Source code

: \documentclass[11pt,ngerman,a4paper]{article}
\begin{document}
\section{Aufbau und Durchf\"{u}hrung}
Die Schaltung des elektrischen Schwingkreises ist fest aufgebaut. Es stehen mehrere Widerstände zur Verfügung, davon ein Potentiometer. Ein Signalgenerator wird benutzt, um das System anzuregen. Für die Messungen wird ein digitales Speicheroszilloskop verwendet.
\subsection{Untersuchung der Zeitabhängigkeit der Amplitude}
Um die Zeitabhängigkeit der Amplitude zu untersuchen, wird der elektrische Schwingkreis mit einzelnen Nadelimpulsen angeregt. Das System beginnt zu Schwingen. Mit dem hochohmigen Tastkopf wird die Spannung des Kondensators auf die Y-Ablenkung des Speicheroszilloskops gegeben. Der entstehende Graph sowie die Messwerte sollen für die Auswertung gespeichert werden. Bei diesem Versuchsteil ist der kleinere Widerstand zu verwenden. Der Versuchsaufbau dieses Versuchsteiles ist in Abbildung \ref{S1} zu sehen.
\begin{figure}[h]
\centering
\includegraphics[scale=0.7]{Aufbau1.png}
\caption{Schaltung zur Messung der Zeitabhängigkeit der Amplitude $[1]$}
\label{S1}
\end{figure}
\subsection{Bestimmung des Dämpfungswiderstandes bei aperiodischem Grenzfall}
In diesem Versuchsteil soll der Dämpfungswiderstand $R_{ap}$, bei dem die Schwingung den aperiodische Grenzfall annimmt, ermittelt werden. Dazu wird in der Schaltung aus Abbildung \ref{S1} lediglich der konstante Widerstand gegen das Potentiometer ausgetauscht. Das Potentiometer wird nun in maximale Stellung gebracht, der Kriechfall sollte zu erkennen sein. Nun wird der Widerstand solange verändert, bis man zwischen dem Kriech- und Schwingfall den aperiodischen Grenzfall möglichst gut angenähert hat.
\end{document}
-- -- --
** Task details **
Word for word, print the listing above once more.

** Solution for this problem **
Source code

: \documentclass[11pt,ngerman,a4paper]{article}
\begin{document}
\section{Aufbau und Durchf\"{u}hrung}
Die Schaltung des elektrischen Schwingkreises ist fest aufgebaut. Es stehen mehrere Widerstände zur Verfügung, davon ein Potentiometer. Ein Signalgenerator wird benutzt, um das System anzuregen. Für die Messungen wird ein digitales Speicheroszilloskop verwendet.
\subsection{Untersuchung der Zeitabhängigkeit der Amplitude}
Um die Zeitabhängigkeit der Amplitude zu untersuchen, wird der elektrische Schwingkreis mit einzelnen Nadelimpulsen angeregt. Das System beginnt zu Schwingen. Mit dem hochohmigen Tastkopf wird die Spannung des Kondensators auf die Y-Ablenkung des Speicheroszilloskops gegeben. Der entstehende Graph sowie die Messwerte sollen für die Auswertung gespeichert werden. Bei diesem Versuchsteil ist der kleinere Widerstand zu verwenden. Der Versuchsaufbau dieses Versuchsteiles ist in Abbildung \ref{S1} zu sehen.
\begin{figure}[h]
\centering
\includegraphics[scale=0.7]{Aufbau1.png}
\caption{Schaltung zur Messung der Zeitabhängigkeit der Amplitude $[1]$}
\label{S1}
\end{figure}
\subsection{Bestimmung des Dämpfungswiderstandes bei aperiodischem Grenzfall}
In diesem Versuchsteil soll der Dämpfungswiderstand $R_{ap}$, bei dem die Schwingung den aperiodische Grenzfall annimmt, ermittelt werden. Dazu wird in der Schaltung aus Abbildung \ref{S1} lediglich der konstante Widerstand gegen das Potentiometer ausgetauscht. Das Potentiometer wird nun in maximale Stellung gebracht, der Kriechfall sollte zu erkennen sein. Nun wird der Widerstand solange verändert, bis man zwischen dem Kriech- und Schwingfall den aperiodischen Grenzfall möglichst gut angenähert hat.
\end{document}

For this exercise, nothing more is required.